__EXERCISE__:
Could you give the listing again exactly, without its pictures?

__DATA PROVIDED__:
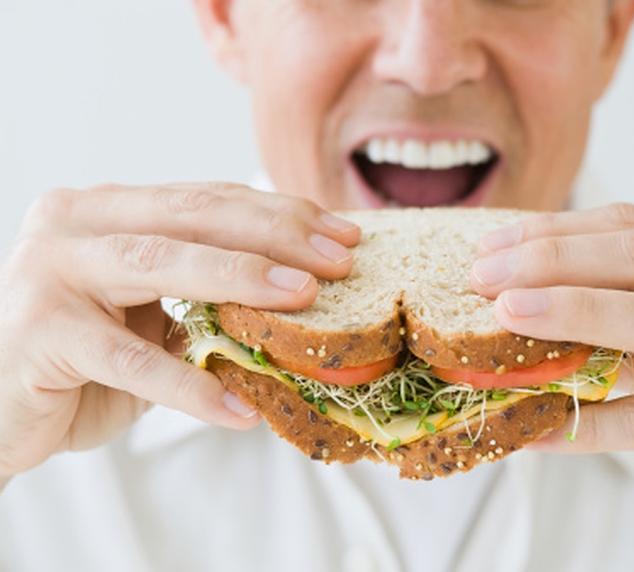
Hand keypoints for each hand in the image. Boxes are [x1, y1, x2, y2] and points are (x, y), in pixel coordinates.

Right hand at [0, 183, 359, 482]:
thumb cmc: (80, 359)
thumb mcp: (147, 317)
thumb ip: (201, 296)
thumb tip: (300, 291)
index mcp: (108, 210)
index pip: (208, 199)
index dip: (281, 213)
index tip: (343, 234)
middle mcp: (76, 224)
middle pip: (193, 216)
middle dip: (277, 235)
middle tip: (338, 260)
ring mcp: (50, 272)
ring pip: (162, 264)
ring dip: (242, 279)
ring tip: (306, 300)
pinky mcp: (40, 333)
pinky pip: (131, 361)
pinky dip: (191, 386)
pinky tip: (240, 409)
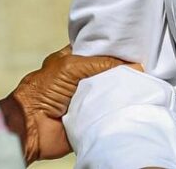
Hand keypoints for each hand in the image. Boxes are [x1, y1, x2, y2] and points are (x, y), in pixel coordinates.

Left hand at [0, 44, 136, 163]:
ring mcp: (85, 99)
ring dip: (121, 91)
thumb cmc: (43, 90)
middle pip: (107, 72)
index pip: (97, 51)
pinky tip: (134, 102)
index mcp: (71, 61)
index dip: (113, 49)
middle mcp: (79, 79)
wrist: (31, 127)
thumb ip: (100, 63)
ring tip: (143, 85)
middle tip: (143, 68)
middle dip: (121, 71)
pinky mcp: (90, 117)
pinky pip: (108, 111)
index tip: (134, 47)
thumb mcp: (71, 66)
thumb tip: (134, 66)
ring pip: (110, 92)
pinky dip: (118, 109)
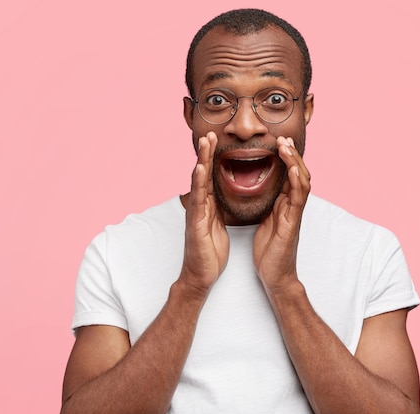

__RESULT__:
Hand keypoints for each hand in the image. Boxes are [x1, y1, x2, y2] and points are (x, y), in pixel coordinates.

Right hand at [0, 183, 359, 482]:
thumb cmc: (80, 359)
thumb mcp: (147, 317)
thumb ip: (201, 296)
thumb tip: (300, 291)
index mcp: (108, 210)
index pip: (208, 199)
index dip: (281, 213)
index tip: (343, 234)
middle mcp: (76, 224)
middle pip: (193, 216)
middle dip: (277, 235)
middle tip: (338, 260)
ring mcp: (50, 272)
ring pip: (162, 264)
ring dip: (242, 279)
ring tip: (306, 300)
pinky mcp: (40, 333)
pinky pip: (131, 361)
pinky dip: (191, 386)
pinky tip: (240, 409)
Hand keypoints for each hand in the image. Boxes are [x1, y1, x2, y2] and points are (x, y), in pixel coordinates.

Left hand at [0, 44, 136, 163]:
ring mcp: (85, 99)
ring dip: (121, 91)
thumb cmc: (43, 90)
middle pip: (107, 72)
index pip: (97, 51)
pinky tip: (134, 102)
index mcp: (71, 61)
index dip: (113, 49)
middle mcp: (79, 79)
wrist: (31, 127)
thumb ip: (100, 63)
ring tip: (143, 85)
middle tip: (143, 68)
middle dip: (121, 71)
pinky mcp: (90, 117)
pinky pip: (108, 111)
index tip: (134, 47)
thumb mcp: (71, 66)
thumb tip: (134, 66)
ring pip: (110, 92)
pinky dip: (118, 109)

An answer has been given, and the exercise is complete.